I'd be extremely cautious about writing code that depends on this behavior. It looks very implementation-dependent, between-the-cracks-in-the-specs to me. The only time it would make a difference is if you did something crazy, like the example here, or if you had two threads running and were dependent on the order of evaluation within the expression.

Answer 20

 x = x++; (increment is overriden by = )

because of above statement x never reaches 3;

Answer 21

It has been already explained well by other. I just include the links to the relevant Java specification sections.

x = x++ is an expression. Java will follow the evaluation order. It will first evaluate the expression x++, which will increment x and set result value to the previous value of x. Then it will assign the expression result to the variable x. At the end, x is back at its previous value.

Answer 22

Think of x++ as a function call that "returns" what X was before the increment (that's why it's called a post-increment).

So the operation order is:
1: cache the value of x before incrementing
2: increment x
3: return the cached value (x before it was incremented)
4: return value is assigned to x

Answer 23

x = x++ works in the following way:

• First it evaluates expression x++. Evaluation of this expression produces an expression value (which is the value of x before increment) and increments x.
• Later it assigns the expression value to x, overwriting incremented value.

So, the sequence of events looks like follows (it's an actual decompiled bytecode, as produced by javap -c, with my comments):

   8:   iload_1         // Remember current value of x in the stack
   9:   iinc    1, 1    // Increment x (doesn't change the stack)
   12:  istore_1        // Write remebered value from the stack to x

For comparison, x = ++x:

   8:   iinc    1, 1    // Increment x
   11:  iload_1         // Push value of x onto stack
   12:  istore_1        // Pop value from the stack to x

Answer 24

From http://download.oracle.com/javase/tutorial/java/nutsandbolts/op1.html

The increment/decrement operators can be applied before (prefix) or after (postfix) the operand. The code result++; and ++result; will both end in result being incremented by one. The only difference is that the prefix version (++result) evaluates to the incremented value, whereas the postfix version (result++) evaluates to the original value. If you are just performing a simple increment/decrement, it doesn't really matter which version you choose. But if you use this operator in part of a larger expression, the one that you choose may make a significant difference.

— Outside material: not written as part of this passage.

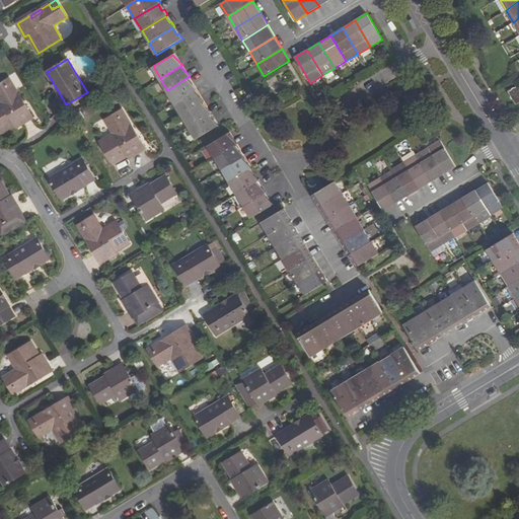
[(121,75),(116,68),(109,72),(114,79),(121,75)]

To illustrate, try the following:

    int x = 0;
    int y = 0;
    y = x++;
    System.out.println(x);
    System.out.println(y);

Which will print 1 and 0.

Answer 25

This works how you expect the other one to. It's the difference between prefix and postfix.

int x = 0; 
while (x < 3)    x = (++x);

Answer 26

The value stays at 0 because the value of x++ is 0. In this case it doesn't matter if the value of x is increased or not, the assignment x=0 is executed. This will overwrite the temporary incremented value of x (which was 1 for a "very short time").